Donald Rodney has petitioned the Court of Appeal (CoA) to investigate what he has called a farcical appeal of his 1982 conviction for possession of explosives.
Rodney, brother of slain Guyanese political activist and historian Dr. Walter Rodney, last month launched a vigil in front of the CoA in protest of a perceived inordinate delay in the hearing of his substantive appeal.
Speaking to Stabroek News yesterday, Rodney explained that the petition was aimed at prompting an investigation into a Full Court appeal of his conviction, which was improperly made, and eventually dismissed.
The appeal to the Full Court was dismissed in default of Rodney’s and his attorney-at-law’s attendance, while the appeal to the CoA, which Rodney wants to proceed with, was filed in 1982. He has said that it was not filed by him.
Rodney, joined by supporters, commenced the vigil last month in protest of an alleged inordinate delay by the court in fixing a date for the hearing of an appeal against his 1982 conviction for possession of explosives.
The appeal was filed in 1982, but Rodney says he had fled Guyana seeking asylum as he believed he was being persecuted. It is believed that Walter Rodney was assassinated on June 13th 1980, with the complicity of the then Peoples National Congress (PNC) government.
Donald Rodney had successfully appealed the Full Court’s dismissal of the ‘farcical appeal’ in the CoA before of acting Chief Justice Roxane George and Justices of Appeal Rishi Persaud and Dawn Gregory. During the hearing of the notice of appeal, which was treated as the substantive appeal, the panel, as well as counsel Dionne McCammon, who represents the state through the Chambers of the Director of Public Prosecutions (DPP), agreed that in light of the indictable nature of the offence Rodney was charged with committing, it was the Court of Appeal as opposed to the Full Court, which had jurisdiction to hear the appeal.

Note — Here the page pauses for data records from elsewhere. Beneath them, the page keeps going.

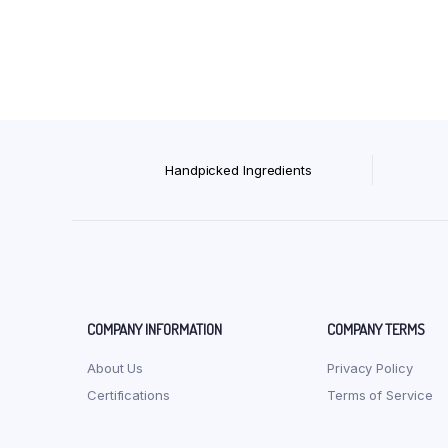
Handpicked Ingredients
COMPANY INFORMATION
COMPANY TERMS
About Us
Privacy Policy
Certifications
Terms of Service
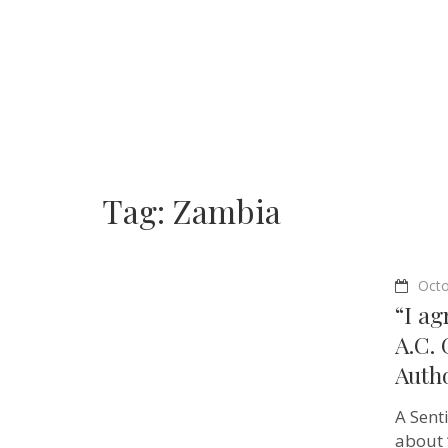
Tag:
Zambia
Octo
“I ag
A.C.
Auth
A Sent
about 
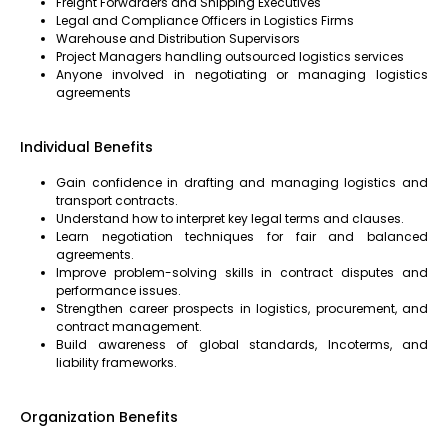
Freight Forwarders and Shipping Executives
Legal and Compliance Officers in Logistics Firms
Warehouse and Distribution Supervisors
Project Managers handling outsourced logistics services
Anyone involved in negotiating or managing logistics
agreements
Individual Benefits
Gain confidence in drafting and managing logistics and
transport contracts.
Understand how to interpret key legal terms and clauses.
Learn negotiation techniques for fair and balanced
agreements.
Improve problem-solving skills in contract disputes and
performance issues.
Strengthen career prospects in logistics, procurement, and
contract management.
Build awareness of global standards, Incoterms, and
liability frameworks.
Organization Benefits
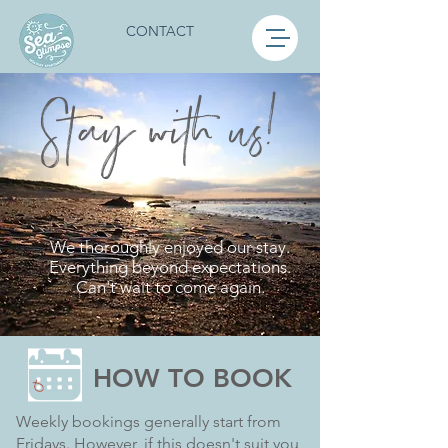
CONTACT
S
t
ay with us!
We thoroughly enjoyed our stay.
Everything beyond expectations.
Can't wait to come again.
HOW TO BOOK
Weekly bookings generally start from
Fridays. However, if this doesn't suit you,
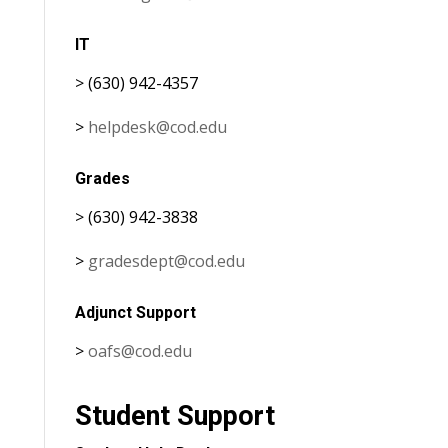
IT
> (630) 942-4357
>
helpdesk@cod.edu
Grades
> (630) 942-3838
>
gradesdept@cod.edu
Adjunct Support
>
oafs@cod.edu
Student Support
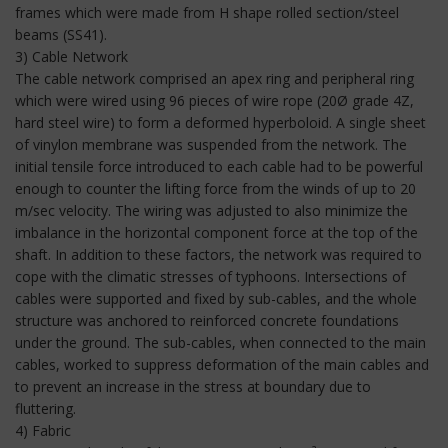
frames which were made from H shape rolled section/steel
beams (SS41).
3) Cable Network
The cable network comprised an apex ring and peripheral ring
which were wired using 96 pieces of wire rope (20Ø grade 4Z,
hard steel wire) to form a deformed hyperboloid. A single sheet
of vinylon membrane was suspended from the network. The
initial tensile force introduced to each cable had to be powerful
enough to counter the lifting force from the winds of up to 20
m/sec velocity. The wiring was adjusted to also minimize the
imbalance in the horizontal component force at the top of the
shaft. In addition to these factors, the network was required to
cope with the climatic stresses of typhoons. Intersections of
cables were supported and fixed by sub-cables, and the whole
structure was anchored to reinforced concrete foundations
under the ground. The sub-cables, when connected to the main
cables, worked to suppress deformation of the main cables and
to prevent an increase in the stress at boundary due to
fluttering.
4) Fabric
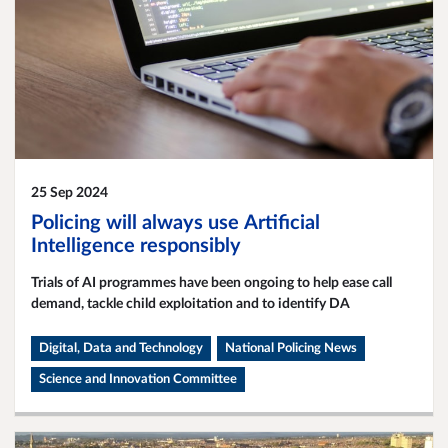
25 Sep 2024
Policing will always use Artificial
Intelligence responsibly
Trials of AI programmes have been ongoing to help ease call
demand, tackle child exploitation and to identify DA
Digital, Data and Technology
National Policing News
Science and Innovation Committee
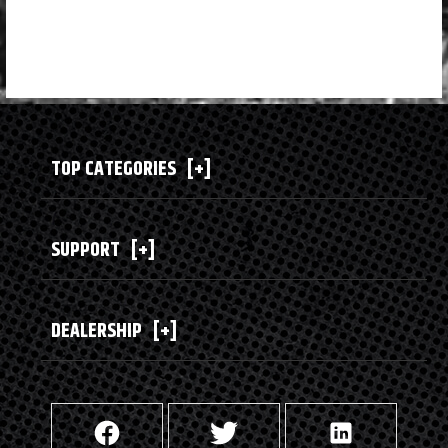
TOP CATEGORIES
[+]
SUPPORT
[+]
DEALERSHIP
[+]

As a result, acting Chief Justice George had said that Rodney’s substantive appeal to his conviction, filed before the Court of Appeal since 1982, will now be allowed to take its normal course.
Rodney was then given 14 days to file his grounds of appeal. The bail he was granted in 1982 was held to still be in place.
However, Rodney says that he has checked with the CoA on several occasions since, and has been told that a date has not been fixed for hearing. He said that an employee of the CoA’s registry had said that the court was not satisfied with the amount of documents which had been found thus far, and was looking for additional documents.
Rodney, however, says that he was able to acquire many of the documents which pertain to this matter, and sees no reason why an institution of the state would have a more difficult time than a citizen.